**About this exercise**
Go through the data line by line. Copy each one holding the string "example".
─── Supplied material ───
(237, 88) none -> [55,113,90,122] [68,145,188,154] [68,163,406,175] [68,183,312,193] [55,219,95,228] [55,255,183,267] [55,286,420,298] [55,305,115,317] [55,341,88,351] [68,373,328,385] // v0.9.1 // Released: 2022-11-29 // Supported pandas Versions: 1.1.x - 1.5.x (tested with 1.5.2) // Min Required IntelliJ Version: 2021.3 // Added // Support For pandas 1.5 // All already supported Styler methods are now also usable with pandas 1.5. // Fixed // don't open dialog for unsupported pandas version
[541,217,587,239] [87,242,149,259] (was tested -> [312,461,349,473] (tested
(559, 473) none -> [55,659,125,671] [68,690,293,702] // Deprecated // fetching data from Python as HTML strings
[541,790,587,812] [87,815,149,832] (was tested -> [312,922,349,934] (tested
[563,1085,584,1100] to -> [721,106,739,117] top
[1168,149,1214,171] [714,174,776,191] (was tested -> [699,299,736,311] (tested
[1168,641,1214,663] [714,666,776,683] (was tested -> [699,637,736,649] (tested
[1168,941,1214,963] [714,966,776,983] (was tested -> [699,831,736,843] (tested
───
─── Supplied material ───
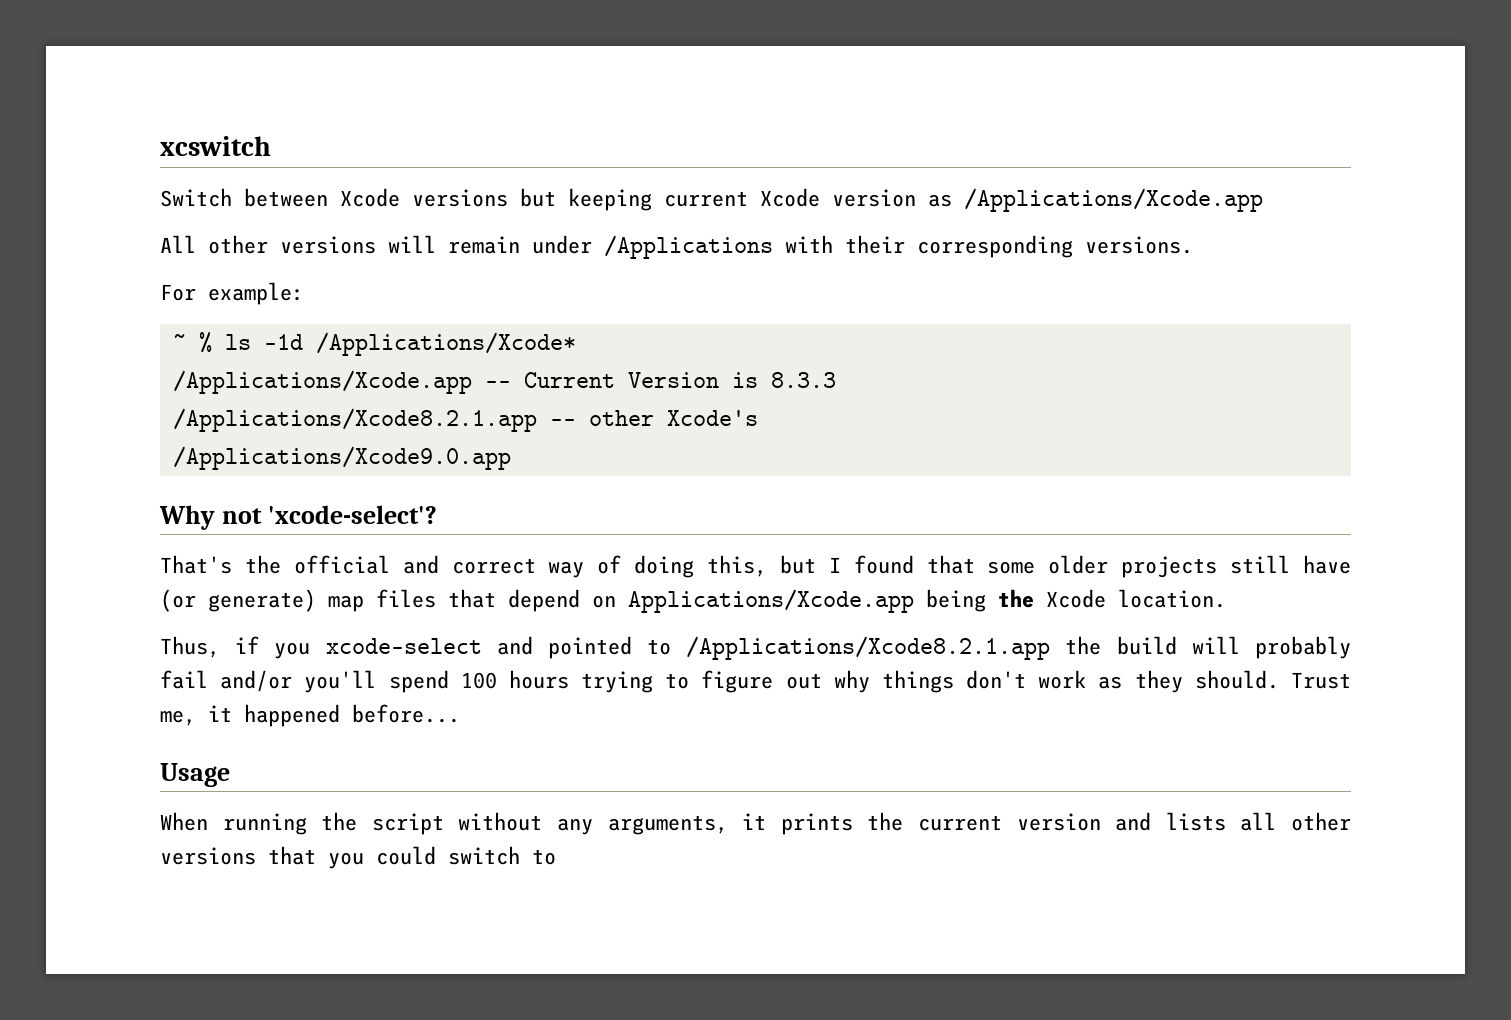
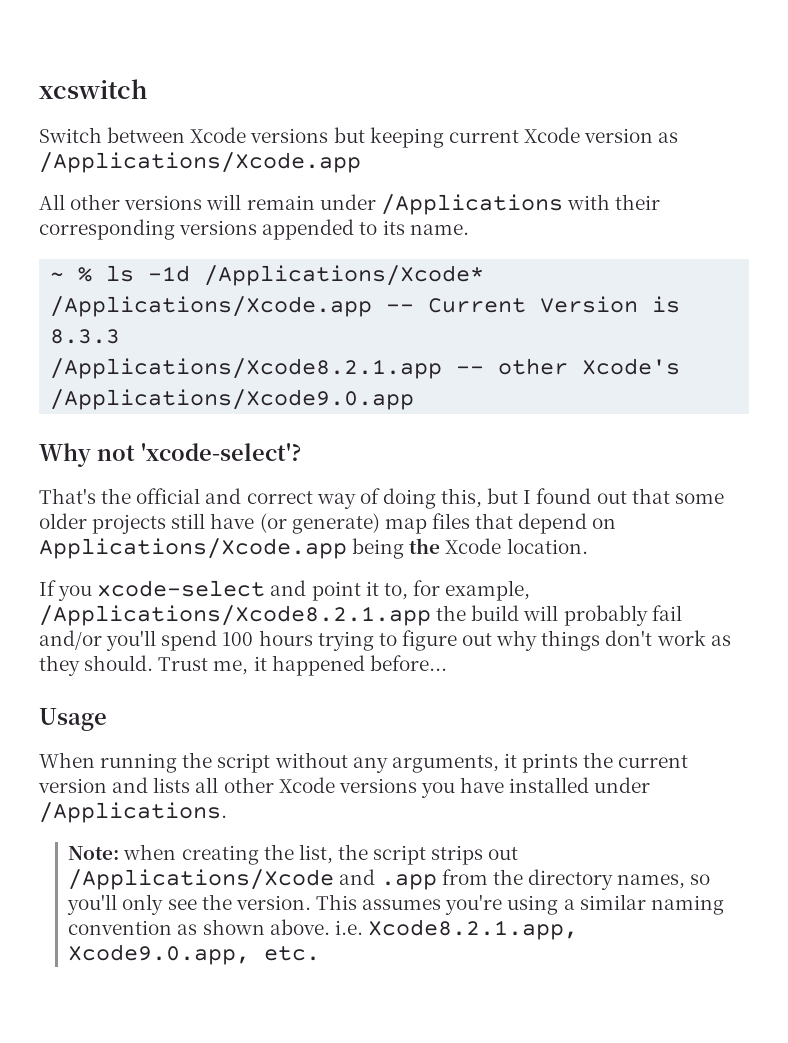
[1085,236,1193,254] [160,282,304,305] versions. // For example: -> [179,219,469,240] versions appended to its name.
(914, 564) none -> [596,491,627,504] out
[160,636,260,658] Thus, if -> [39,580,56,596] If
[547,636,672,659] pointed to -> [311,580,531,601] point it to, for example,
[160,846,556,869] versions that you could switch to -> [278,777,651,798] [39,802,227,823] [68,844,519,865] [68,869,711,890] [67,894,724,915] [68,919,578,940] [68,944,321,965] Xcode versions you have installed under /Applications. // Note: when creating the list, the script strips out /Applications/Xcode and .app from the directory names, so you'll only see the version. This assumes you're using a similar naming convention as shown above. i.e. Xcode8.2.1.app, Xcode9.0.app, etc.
───
**Answer space**
[1085,236,1193,254] [160,282,304,305] versions. // For example: -> [179,219,469,240] versions appended to its name.
[547,636,672,659] pointed to -> [311,580,531,601] point it to, for example,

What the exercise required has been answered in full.